One of the most common mistakes employers make is not applying the above test when classifying workers.

2. Going by a Written Agreement

Some employers believe that if an agreement states an employer is an independent contractor, then the classification is legal. However, California law does not consider agreements when enforcing classification rules. Even if you and a worker agree to a contractor relationship, if the above test is not satisfied, the worker is legally considered an employee.

3. Letting the Worker Choose Their Classification

A worker may request or even agree to be treated as an IC. However, like it is with written agreements, California law does not consider worker preference when enforcing classification rules. Therefore, workers should not be allowed to classify the employer-worker relationship.

4. Assuming Pay Structure or Benefits Determine Worker Classification

Some employers believe that if they do not offer benefits such as retirement plans or sick leave, they can treat a worker as an independent contractor. Some believe they can call the worker an employee if they provide the worker with benefits. Other employers believe they can choose not to offer benefits, but pay a higher rate and treat the worker as an IC. However, how you pay a worker or whether they receive benefits does not decide their classification. That decision is up to the law.

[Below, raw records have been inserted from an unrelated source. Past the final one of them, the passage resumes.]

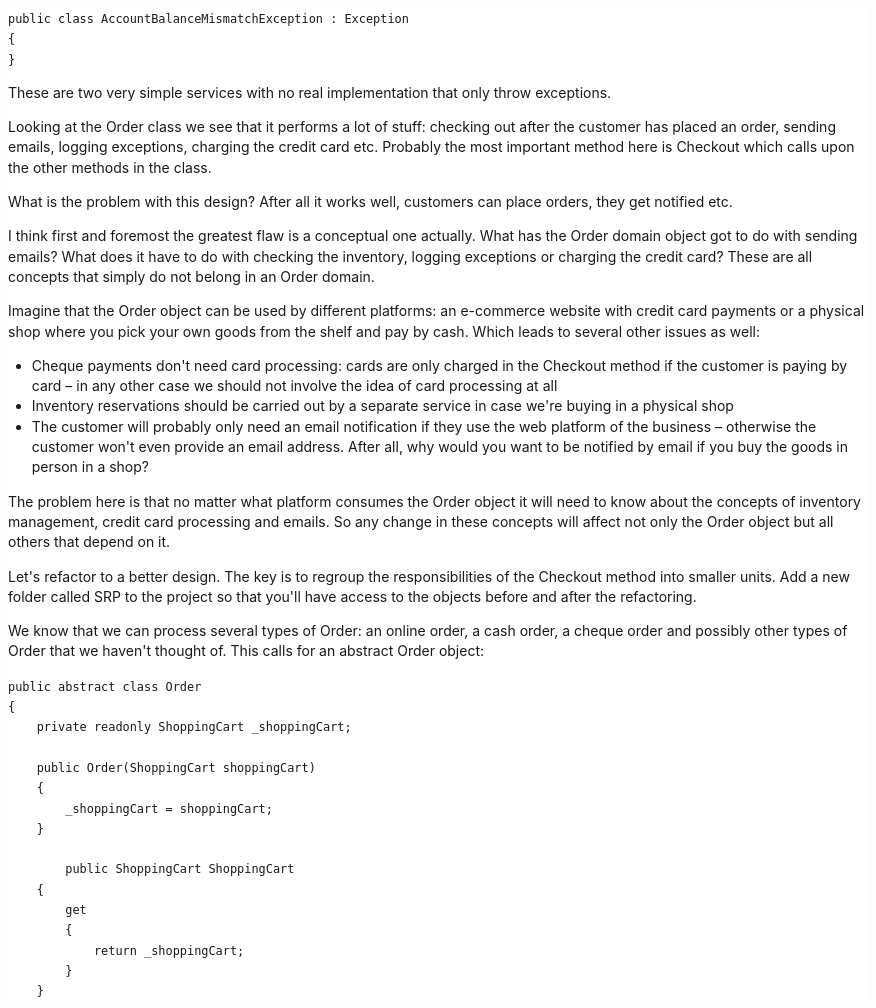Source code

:     public class AccountBalanceMismatchException : Exception
    {
    }


These are two very simple services with no real implementation that only throw exceptions.

Looking at the Order class we see that it performs a lot of stuff: checking out after the customer has placed an order, sending emails, logging exceptions, charging the credit card etc. Probably the most important method here is Checkout which calls upon the other methods in the class.

What is the problem with this design? After all it works well, customers can place orders, they get notified etc.

I think first and foremost the greatest flaw is a conceptual one actually. What has the Order domain object got to do with sending emails? What does it have to do with checking the inventory, logging exceptions or charging the credit card? These are all concepts that simply do not belong in an Order domain.

Imagine that the Order object can be used by different platforms: an e-commerce website with credit card payments or a physical shop where you pick your own goods from the shelf and pay by cash. Which leads to several other issues as well:

* Cheque payments don't need card processing: cards are only charged in the Checkout method if the customer is paying by card – in any other case we should not involve the idea of card processing at all
* Inventory reservations should be carried out by a separate service in case we're buying in a physical shop
* The customer will probably only need an email notification if they use the web platform of the business – otherwise the customer won't even provide an email address. After all, why would you want to be notified by email if you buy the goods in person in a shop?

The problem here is that no matter what platform consumes the Order object it will need to know about the concepts of inventory management, credit card processing and emails. So any change in these concepts will affect not only the Order object but all others that depend on it.

Let's refactor to a better design. The key is to regroup the responsibilities of the Checkout method into smaller units. Add a new folder called SRP to the project so that you'll have access to the objects before and after the refactoring.

We know that we can process several types of Order: an online order, a cash order, a cheque order and possibly other types of Order that we haven't thought of. This calls for an abstract Order object:



    public abstract class Order
    {
    	private readonly ShoppingCart _shoppingCart;

    	public Order(ShoppingCart shoppingCart)
    	{
    		_shoppingCart = shoppingCart;
    	}

            public ShoppingCart ShoppingCart
    	{
    		get
    		{
    			return _shoppingCart;
    		}
    	}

5. Using One Classification for All Workers

Another common mistake that employers make is using a one-size-fits-all approach when classifying workers. Don’t assume that if one person in a role qualifies as an IC, others with the same responsibilities will too. You must evaluate each classification decision individually based on the specific work arrangement. Variables such as supervision and job duties can vary from person to person and affect whether they are legally an employee or an independent contractor.